Le HDP a aussi ignoré la grève des travailleurs de la métallurgie le printemps dernier pour obtenir les voix des secteurs bourgeois et petit-bourgeois. Ces travailleurs n’ont pas été convaincus par le programme du HDP car il ne défendait pas les intérêts ouvriers.

Un des principes que le marxisme défend c’est le droit à l’auto-détermination des peuples, le kurde dans ce cas contre l’Etat turc, même si le mouvement est dirigé par des directions petite-bourgeoises (voir bourgeoises). Le stalinisme et le centrisme ont transformé ce principe en un modèle dans lequel la classe ouvrière abandonne sa lutte pour exercer son hégémonie dans le mouvement et se soumet aux forces petite-bourgeoises.

Cependant, l’axiome fondamental de défendre le droit à l’auto-détermination des nations opprimées n’implique pas que les marxistes révolutionnaires se subordonnent aux autres courants politiques du processus. Le chauvinisme de la gauche d’aujourd’hui consiste à ne pas prendre en compte les demandes de la classe ouvrière kurde, et compromet la possibilité d’un processus de révolution permanente au Kurdistan.

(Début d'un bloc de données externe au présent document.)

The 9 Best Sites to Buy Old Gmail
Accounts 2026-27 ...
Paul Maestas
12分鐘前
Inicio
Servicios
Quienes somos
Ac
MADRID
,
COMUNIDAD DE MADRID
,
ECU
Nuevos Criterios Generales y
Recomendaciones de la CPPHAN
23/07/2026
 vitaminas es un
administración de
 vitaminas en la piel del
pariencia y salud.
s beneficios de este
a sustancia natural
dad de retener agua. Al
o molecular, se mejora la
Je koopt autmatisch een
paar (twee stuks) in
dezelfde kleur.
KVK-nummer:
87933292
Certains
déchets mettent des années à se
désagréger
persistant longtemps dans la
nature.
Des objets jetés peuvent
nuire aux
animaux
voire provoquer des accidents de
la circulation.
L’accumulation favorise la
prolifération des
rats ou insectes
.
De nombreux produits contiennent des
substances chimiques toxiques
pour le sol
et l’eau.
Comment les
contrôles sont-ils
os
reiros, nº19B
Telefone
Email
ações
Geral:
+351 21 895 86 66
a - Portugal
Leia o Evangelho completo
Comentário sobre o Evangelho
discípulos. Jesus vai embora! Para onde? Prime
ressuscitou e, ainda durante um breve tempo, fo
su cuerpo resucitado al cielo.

Dans l’histoire du peuple kurde il y a plusieurs insurrections historiques. La lutte du PKK est possiblement l’une des plus importantes. Cependant, la tragédie du peuple kurde s’explique en partie par la politique conciliatrice de sa direction qui freine les forces des travailleurs et des masses pour pouvoir négocier « pacifiquement » avec l’Etat turc. Elle essaye de faire pression pour que celui-ci devienne un Etat bourgeois « démocratique ».

Comme l’histoire de ces 50 dernières années l’a montré, il n’est pas possible de le réformer, la seule solution c’est la lutte pour construire quelque chose de complètement différent sur ses ruines.